Reproduce the rows below without any change, beginning with the line that contains "common name: Weeping bolete" and continuing through the final line of the rows, with both of those lines included.

>> start Records supplied

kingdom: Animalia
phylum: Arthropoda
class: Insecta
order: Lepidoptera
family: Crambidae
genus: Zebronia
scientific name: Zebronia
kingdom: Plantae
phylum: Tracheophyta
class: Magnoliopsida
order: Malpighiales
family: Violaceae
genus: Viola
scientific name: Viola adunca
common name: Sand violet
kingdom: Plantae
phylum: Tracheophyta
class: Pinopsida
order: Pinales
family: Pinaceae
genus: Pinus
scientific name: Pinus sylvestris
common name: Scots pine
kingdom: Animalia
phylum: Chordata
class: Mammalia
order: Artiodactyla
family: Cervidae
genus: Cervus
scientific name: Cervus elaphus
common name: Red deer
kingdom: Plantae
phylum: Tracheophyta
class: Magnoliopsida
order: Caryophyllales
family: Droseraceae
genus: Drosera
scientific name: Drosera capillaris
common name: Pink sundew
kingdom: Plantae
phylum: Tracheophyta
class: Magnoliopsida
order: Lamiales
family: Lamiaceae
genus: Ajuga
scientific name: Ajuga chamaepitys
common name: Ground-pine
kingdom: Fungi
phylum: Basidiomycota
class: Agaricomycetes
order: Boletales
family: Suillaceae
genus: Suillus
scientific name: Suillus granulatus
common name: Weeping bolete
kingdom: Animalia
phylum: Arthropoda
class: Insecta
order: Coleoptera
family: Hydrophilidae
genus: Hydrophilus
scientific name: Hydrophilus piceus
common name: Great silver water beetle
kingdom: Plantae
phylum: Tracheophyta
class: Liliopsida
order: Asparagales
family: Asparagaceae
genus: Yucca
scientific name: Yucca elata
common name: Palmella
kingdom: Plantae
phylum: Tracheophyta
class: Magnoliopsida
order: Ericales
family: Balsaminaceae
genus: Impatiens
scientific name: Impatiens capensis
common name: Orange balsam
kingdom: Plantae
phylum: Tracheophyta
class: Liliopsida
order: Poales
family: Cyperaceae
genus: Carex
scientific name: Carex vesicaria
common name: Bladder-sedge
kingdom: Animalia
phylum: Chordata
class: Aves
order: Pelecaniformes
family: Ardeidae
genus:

>> end Records supplied

--- Answer below ---
common name: Weeping bolete
kingdom: Animalia
phylum: Arthropoda
class: Insecta
order: Coleoptera
family: Hydrophilidae
genus: Hydrophilus
scientific name: Hydrophilus piceus
common name: Great silver water beetle
kingdom: Plantae
phylum: Tracheophyta
class: Liliopsida
order: Asparagales
family: Asparagaceae
genus: Yucca
scientific name: Yucca elata
common name: Palmella
kingdom: Plantae
phylum: Tracheophyta
class: Magnoliopsida
order: Ericales
family: Balsaminaceae
genus: Impatiens
scientific name: Impatiens capensis
common name: Orange balsam
kingdom: Plantae
phylum: Tracheophyta
class: Liliopsida
order: Poales
family: Cyperaceae
genus: Carex
scientific name: Carex vesicaria
common name: Bladder-sedge
kingdom: Animalia
phylum: Chordata
class: Aves
order: Pelecaniformes
family: Ardeidae
genus:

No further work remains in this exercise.